Frying in air?
I'm not quite sure where the inspiration for this post came from, if you can call it inspiration that is. I must have seen an ad somewhere - and I definitely remember Aldi having one for sale some time back.
Anyway I got to thinking about this new gadget which is "simply a revolutionized kitchen appliance for cooking food through the circulation of superheated air" and gadgets in general really. Christmas is coming up fast and the kitchen departments and stores are stocking up on the latest gadgets to tempt you into buying. This year the air fryer seems to be top of the pack although there are other contenders - the thermomix and slushy makers amongst them. To be honest I really haven't looked - as yet.
Grandiose claims like the one above are always made with 'revolution' being a commonly used term. So is this a revolution? Well I won't explain what they are - others have done this much better than I. Indeed go to this UK website, which tells you just about everything you might want to know. Suffice to say, that it's a Phillips invention (and most of the review sites seem to think theirs is the best), and that basically it's a way of frying food with a minute amount of fat, through the circulation of super-heated air. There does seem to be some fat used - the claims are 70-80% less than normal deep frying, but I don't really know how much. So this should be good should it not? Is there anyone who does not like chips? But we feel guilty about them. Indeed I don't make them any more though I did when the children were small. Mea culpa! Occasionally I make oven chips which certainly use less oil than deep-fried ones, but they still use a fair bit, and they don't really taste the same. Or is this really what air frying is? After all, in an oven there is super-heated hot air, circulated by a fan. So what is the difference? And the website I have given you the link to has a quote from Gordon Ramsay who says, in response to the question do they taste as good as the deep-fried version? - "Look – nothing is going to replace that deep-fried taste, so no, they don’t. But, the Airfryer uses a tablespoon of oil and the chips come out crisp on the outside and tender on the inside – they’re a healthier version, and they taste great.“ So maybe I should give it a go, but then again, maybe I should just give up chips except when I go out to a French restaurant! I do have high blood pressure after all.
Besides where would I put it? Now I am very lucky and have a beautiful big kitchen, complete with an appliance bench. I insisted on having an appliance bench in my new kitchen - if you don't have your appliances out - you basically don't use them as they are generally too big to get out and assemble. (They nearly all need some sort of assembly.) But most people do not have this luxury. Modern kitchens are often very small - indeed some apartment and town house kitchens are barely kitchens at all - they seem to think, and they may be right, that their occupants are not going to cook anything other than breakfast. So all of these appliances get put away, often in fairly inaccessible places, and therefore never used.

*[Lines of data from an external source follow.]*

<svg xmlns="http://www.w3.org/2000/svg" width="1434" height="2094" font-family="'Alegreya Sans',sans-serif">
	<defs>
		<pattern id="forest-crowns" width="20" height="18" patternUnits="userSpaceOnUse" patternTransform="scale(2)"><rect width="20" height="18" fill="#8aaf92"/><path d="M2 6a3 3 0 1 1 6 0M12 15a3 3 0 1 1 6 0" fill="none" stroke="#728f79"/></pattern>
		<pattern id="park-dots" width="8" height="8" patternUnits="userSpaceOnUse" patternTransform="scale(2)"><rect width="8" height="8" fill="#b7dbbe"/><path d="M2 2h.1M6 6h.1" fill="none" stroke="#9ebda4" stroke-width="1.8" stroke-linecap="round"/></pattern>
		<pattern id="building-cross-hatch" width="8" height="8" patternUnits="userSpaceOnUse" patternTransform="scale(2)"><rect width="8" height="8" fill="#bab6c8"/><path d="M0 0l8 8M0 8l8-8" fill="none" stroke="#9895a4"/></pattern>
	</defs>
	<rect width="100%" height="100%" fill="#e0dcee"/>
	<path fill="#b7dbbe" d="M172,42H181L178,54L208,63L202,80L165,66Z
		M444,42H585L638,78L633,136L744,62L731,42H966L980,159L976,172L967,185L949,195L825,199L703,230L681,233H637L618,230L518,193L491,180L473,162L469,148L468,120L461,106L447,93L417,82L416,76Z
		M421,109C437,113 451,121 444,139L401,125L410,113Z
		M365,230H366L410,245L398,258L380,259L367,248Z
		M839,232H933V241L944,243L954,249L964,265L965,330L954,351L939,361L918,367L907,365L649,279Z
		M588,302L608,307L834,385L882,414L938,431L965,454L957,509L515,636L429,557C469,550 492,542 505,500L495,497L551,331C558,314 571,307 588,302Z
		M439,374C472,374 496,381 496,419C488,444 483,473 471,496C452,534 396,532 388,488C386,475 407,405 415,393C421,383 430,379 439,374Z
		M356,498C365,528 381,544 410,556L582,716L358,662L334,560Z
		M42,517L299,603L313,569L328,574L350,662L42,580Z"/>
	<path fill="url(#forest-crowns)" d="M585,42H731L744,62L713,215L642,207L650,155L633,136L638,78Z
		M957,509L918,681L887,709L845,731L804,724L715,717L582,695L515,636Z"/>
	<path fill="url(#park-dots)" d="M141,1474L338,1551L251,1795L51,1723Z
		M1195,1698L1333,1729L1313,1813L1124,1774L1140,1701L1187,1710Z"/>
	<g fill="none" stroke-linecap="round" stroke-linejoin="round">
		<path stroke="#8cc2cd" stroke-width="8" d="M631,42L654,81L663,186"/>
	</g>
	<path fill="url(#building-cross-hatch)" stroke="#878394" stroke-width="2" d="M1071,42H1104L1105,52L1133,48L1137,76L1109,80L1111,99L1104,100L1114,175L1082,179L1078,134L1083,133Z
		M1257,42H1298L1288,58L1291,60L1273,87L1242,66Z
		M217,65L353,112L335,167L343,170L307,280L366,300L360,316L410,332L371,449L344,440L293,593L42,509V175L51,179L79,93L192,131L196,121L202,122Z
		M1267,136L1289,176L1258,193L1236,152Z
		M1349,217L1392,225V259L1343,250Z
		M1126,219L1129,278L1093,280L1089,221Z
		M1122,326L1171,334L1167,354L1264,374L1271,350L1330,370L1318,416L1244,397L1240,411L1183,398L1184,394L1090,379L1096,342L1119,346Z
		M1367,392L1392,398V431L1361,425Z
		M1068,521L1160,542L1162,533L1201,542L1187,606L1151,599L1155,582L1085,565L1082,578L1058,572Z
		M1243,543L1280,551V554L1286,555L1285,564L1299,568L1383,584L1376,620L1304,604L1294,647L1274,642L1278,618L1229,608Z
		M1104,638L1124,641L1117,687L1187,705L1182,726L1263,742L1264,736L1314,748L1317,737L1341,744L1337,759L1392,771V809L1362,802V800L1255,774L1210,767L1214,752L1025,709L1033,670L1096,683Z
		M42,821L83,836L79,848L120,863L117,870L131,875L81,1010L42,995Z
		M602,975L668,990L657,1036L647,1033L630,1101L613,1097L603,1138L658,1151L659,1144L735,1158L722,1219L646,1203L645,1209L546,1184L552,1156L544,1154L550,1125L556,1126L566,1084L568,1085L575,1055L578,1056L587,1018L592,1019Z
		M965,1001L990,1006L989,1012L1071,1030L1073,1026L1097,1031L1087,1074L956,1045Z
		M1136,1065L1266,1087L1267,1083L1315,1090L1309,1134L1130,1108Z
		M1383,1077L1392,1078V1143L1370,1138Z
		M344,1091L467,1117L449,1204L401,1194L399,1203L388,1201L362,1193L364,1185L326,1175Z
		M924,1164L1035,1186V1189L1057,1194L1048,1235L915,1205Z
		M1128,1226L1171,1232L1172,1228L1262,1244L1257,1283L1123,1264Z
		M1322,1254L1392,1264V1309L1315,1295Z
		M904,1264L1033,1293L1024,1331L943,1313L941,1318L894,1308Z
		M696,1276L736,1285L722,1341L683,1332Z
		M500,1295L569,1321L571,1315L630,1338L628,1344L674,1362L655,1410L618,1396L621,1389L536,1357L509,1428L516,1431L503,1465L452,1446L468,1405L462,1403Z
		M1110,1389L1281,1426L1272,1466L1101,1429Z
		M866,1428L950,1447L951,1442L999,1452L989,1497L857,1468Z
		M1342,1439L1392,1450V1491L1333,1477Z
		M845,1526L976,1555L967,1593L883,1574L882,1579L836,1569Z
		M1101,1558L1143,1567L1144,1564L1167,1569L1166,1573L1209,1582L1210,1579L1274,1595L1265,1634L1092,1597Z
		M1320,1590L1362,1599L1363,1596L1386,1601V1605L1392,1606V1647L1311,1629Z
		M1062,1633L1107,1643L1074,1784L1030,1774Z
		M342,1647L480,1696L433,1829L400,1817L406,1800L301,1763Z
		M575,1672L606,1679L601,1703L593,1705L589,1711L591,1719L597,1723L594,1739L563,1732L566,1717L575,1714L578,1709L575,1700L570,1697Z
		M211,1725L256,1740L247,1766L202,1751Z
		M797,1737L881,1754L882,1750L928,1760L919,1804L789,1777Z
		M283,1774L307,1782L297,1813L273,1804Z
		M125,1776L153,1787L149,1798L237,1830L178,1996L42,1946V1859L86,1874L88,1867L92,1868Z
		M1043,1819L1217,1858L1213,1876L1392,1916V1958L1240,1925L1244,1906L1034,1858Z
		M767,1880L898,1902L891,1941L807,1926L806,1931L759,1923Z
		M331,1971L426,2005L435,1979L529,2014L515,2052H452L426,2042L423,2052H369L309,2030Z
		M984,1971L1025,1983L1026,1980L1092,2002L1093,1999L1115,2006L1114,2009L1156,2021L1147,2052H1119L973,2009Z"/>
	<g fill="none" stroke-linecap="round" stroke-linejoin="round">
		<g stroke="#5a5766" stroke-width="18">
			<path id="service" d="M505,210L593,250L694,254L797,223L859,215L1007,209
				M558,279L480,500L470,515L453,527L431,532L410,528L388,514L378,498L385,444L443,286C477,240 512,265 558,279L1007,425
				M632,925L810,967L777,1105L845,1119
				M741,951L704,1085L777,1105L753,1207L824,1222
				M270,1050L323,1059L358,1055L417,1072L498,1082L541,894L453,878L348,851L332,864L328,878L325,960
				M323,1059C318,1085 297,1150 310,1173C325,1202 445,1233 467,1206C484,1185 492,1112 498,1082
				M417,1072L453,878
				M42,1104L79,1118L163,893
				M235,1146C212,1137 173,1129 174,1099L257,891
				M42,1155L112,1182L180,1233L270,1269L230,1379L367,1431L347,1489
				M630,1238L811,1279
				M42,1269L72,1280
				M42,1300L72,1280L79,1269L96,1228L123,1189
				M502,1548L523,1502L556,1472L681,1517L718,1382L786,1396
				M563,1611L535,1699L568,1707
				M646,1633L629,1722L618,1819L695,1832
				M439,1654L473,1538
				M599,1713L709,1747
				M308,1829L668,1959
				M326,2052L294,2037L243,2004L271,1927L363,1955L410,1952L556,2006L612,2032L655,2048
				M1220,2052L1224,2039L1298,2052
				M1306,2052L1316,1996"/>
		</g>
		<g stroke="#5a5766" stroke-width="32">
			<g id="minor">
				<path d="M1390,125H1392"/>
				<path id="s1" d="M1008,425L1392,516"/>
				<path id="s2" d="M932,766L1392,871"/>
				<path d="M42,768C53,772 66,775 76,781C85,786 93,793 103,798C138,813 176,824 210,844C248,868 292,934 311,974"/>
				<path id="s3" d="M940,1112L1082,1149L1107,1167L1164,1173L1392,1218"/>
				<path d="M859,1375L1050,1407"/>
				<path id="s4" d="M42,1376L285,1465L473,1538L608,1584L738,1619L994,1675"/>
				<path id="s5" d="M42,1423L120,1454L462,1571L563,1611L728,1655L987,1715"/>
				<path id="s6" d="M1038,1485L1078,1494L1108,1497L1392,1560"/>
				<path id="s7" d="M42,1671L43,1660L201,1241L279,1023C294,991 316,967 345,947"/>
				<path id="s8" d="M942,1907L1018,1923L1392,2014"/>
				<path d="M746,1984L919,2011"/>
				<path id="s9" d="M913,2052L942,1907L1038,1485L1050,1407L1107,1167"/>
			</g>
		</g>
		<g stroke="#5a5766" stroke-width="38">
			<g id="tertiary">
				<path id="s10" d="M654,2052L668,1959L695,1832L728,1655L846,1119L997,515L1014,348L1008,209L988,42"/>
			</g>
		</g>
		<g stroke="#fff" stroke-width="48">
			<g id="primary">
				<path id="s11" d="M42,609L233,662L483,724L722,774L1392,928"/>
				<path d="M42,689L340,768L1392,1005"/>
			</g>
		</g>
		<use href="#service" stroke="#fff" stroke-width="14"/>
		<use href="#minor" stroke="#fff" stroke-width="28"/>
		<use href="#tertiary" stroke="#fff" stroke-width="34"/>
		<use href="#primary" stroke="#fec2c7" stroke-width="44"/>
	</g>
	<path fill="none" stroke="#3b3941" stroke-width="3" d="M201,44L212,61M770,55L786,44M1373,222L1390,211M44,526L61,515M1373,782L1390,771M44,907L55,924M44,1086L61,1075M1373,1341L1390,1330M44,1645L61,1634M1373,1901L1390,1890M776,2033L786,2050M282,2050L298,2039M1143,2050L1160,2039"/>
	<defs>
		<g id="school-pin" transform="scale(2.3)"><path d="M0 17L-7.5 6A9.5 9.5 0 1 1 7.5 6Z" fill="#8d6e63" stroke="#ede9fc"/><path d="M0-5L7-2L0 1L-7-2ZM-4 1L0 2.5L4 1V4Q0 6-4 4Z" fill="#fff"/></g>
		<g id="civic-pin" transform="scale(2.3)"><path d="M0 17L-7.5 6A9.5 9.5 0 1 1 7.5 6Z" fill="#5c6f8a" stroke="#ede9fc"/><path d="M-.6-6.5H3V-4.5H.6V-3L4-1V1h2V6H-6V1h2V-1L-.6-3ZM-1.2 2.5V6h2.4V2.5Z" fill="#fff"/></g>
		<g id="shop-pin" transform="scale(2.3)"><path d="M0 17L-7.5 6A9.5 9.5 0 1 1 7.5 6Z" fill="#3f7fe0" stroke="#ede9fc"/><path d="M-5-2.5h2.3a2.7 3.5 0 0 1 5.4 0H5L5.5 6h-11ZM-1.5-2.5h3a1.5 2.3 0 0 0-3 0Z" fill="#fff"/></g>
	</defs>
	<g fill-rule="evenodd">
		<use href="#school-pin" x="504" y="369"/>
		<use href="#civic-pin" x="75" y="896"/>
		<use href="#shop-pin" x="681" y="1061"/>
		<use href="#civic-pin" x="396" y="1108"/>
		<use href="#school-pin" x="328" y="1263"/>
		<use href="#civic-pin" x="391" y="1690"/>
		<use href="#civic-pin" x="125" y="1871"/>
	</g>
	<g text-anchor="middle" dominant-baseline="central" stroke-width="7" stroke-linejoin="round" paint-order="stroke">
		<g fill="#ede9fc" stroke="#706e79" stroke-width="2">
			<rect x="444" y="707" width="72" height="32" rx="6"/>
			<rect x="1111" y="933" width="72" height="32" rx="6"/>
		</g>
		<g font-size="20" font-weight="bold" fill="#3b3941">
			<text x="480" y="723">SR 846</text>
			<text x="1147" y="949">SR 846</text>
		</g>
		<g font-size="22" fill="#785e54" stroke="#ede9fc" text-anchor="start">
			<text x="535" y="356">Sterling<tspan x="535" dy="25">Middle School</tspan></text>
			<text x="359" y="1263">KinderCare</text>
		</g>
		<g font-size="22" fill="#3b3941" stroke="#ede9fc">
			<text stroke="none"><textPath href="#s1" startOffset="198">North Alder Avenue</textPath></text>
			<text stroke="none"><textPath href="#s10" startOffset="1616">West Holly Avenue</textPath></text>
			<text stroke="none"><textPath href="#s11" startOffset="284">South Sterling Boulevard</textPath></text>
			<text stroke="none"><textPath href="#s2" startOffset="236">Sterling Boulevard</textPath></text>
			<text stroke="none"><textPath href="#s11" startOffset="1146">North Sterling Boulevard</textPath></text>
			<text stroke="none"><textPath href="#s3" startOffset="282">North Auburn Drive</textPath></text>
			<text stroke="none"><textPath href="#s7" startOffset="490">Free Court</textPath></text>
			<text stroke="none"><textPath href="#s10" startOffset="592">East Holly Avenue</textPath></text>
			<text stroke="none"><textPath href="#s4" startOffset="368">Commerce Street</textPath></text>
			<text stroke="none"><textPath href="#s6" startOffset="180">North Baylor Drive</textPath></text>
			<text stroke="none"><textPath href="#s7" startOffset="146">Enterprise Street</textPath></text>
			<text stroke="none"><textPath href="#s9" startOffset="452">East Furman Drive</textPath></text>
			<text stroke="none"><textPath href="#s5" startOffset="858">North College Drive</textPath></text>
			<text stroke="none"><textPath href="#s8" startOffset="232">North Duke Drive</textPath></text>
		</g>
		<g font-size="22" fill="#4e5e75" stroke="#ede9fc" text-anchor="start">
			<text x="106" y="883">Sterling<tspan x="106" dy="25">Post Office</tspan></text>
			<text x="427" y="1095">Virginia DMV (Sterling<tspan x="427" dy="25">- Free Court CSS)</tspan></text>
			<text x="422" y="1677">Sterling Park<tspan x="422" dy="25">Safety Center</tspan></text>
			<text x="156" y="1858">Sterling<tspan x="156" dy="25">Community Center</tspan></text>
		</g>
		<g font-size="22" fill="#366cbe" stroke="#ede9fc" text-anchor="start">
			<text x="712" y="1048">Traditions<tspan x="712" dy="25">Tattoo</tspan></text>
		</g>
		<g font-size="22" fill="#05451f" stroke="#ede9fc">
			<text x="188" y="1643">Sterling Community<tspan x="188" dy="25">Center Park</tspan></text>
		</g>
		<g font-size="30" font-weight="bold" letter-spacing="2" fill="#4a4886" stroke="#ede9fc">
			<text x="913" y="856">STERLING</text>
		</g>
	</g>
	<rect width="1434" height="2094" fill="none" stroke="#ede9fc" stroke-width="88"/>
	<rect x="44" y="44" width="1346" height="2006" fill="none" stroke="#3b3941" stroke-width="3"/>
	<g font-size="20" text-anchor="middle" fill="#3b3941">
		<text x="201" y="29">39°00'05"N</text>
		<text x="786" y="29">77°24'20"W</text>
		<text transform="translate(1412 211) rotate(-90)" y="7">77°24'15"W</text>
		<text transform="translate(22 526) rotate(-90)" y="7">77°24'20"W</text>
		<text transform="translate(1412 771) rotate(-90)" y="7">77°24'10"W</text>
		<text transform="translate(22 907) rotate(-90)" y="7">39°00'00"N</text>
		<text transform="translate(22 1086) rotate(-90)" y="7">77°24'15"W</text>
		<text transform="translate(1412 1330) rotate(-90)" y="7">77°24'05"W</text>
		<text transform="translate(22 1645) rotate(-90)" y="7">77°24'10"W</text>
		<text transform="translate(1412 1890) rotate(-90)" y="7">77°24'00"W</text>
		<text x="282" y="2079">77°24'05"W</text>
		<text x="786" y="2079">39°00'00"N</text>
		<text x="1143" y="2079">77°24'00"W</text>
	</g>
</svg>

And will it be yet another of those appliances that you think are a good idea at the time but which turn out to be mostly unused? Like our cold press juicer (far too messy to clean), and the ice-cream maker - which actually is good and I should use it more - I just don't think about it and it is marginally inaccessible.
There are appliances that have stood the test of time though. The food processor, the mixer, the liquidiser, the toaster, the stick blender and the rice cooker are all gadgets that I use on a very regular basis. And I almost forgot the microwave - which I don't use to cook with but as an appliance to defrost, warm up, melt chocolate ... is invaluable. Some of them have been around so long we no longer think of them as gadgets. Then, of course, there are the things like refrigerators, fan and steam ovens, induction cooktops - things that our parents and grandparents did not have and which we now cannot live without.
People have been inventing better ways of cooking and preparing food for a very long time, but as in all things, the speed of that process is ever-increasing and so we get the gadgets that are redundant almost before they are in the shops - well I guess that might have ever been the case. Some things seem like a good idea at the time but do not stand the test of heavy usage. And it gives the manufacturers the chance to create something else for next Christmas.
And who designs all these things? I'm guessing electrical engineers by training. I wonder if you train in this discipline is there a holy grail of electrical engineering - like the theory of everything for physicists? How do they feel when they find themselves at Phillips looking at inventing the next commercial kitchen gadget? Do they feel they are moving the world forward? Do they need to feel they are moving the world forward, or is having an interesting well-paid job sufficient?
Now do I lust after chips enough to buy an air fryer? I don't think so. But then again ...
These are the real thing - Heston's triple fried chips!